Heterogeneity analysis provides evidence for a genetically homogeneous subtype of bipolar-disorder.

BACKGROUND

Bipolar Disorder (BD) is a complex disease. It is heterogeneous, both at the phenotypic and genetic level, although the extent and impact of this heterogeneity is not fully understood. One way to assess this heterogeneity is to look for patterns in the subphenotype data. Because of the variability in how phenotypic data was collected by the various BD studies over the years, homogenizing this subphenotypic data is a challenging task, and so is replication. An alternative methodology, taken here, is to set aside the intricacies of subphenotype and allow the genetic data itself to determine which subjects define a homogeneous genetic subgroup (termed 'bicluster' below).

RESULTS

In this paper, we leverage recent advances in heterogeneity analysis to look for genetically-driven subgroups (i.e., biclusters) within the broad phenotype of Bipolar Disorder. We first apply this covariate-corrected biclustering algorithm to a cohort of 2524 BD cases and 4106 controls from the Bipolar Disease Research Network (BDRN) within the Psychiatric Genomics Consortium (PGC). We find evidence of genetic heterogeneity delineating a statistically significant bicluster comprising a subset of BD cases which exhibits a disease-specific pattern of differential-expression across a subset of SNPs. This disease-specific genetic pattern (i.e., 'genetic subgroup') replicates across the remaining data-sets collected by the PGC containing 5781/8289, 3581/7591, and 6825/9752 cases/controls, respectively.

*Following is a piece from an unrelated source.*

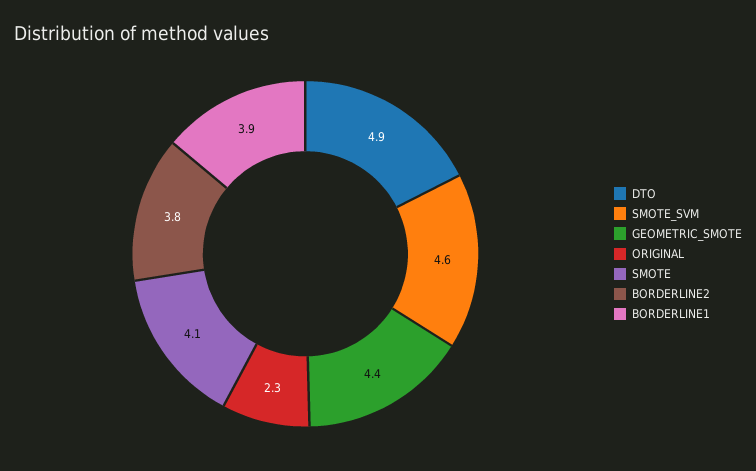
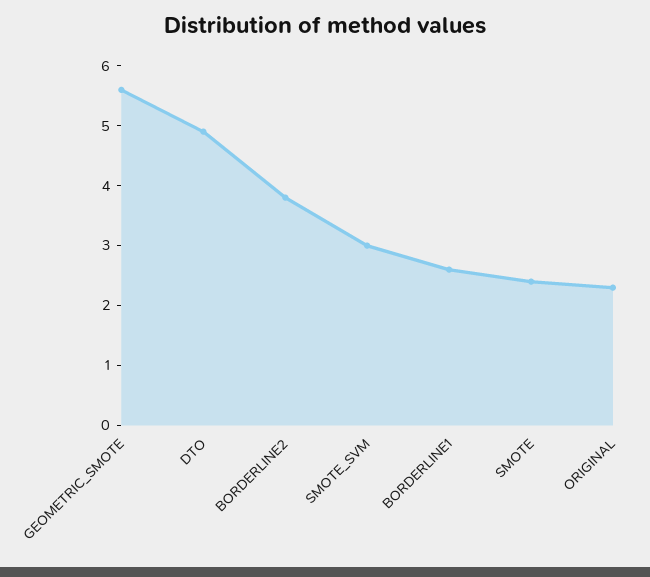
SMOTE_SVM: 4.6 -> 3
GEOMETRIC_SMOTE: 4.4 -> 5.5
SMOTE: 4.1 -> 2.5
BORDERLINE1: 3.9 -> 2.5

This genetic subgroup (discovered without using any BD subtype information) was more prevalent in Bipolar type-I than in Bipolar type-II.

CONCLUSIONS

Our methodology has successfully identified a replicable homogeneous genetic subgroup of bipolar disorder. This subgroup may represent a collection of correlated genetic risk-factors for BDI. By investigating the subgroup's bicluster-informed polygenic-risk-scoring (PRS), we find that the disease-specific pattern highlighted by the bicluster can be leveraged to eliminate noise from our GWAS analyses and improve risk prediction. This improvement is particularly notable when using only a relatively small subset of the available SNPs, implying improved SNP replication. Though our primary focus is only the analysis of disease-related signal, we also identify replicable control-related heterogeneity.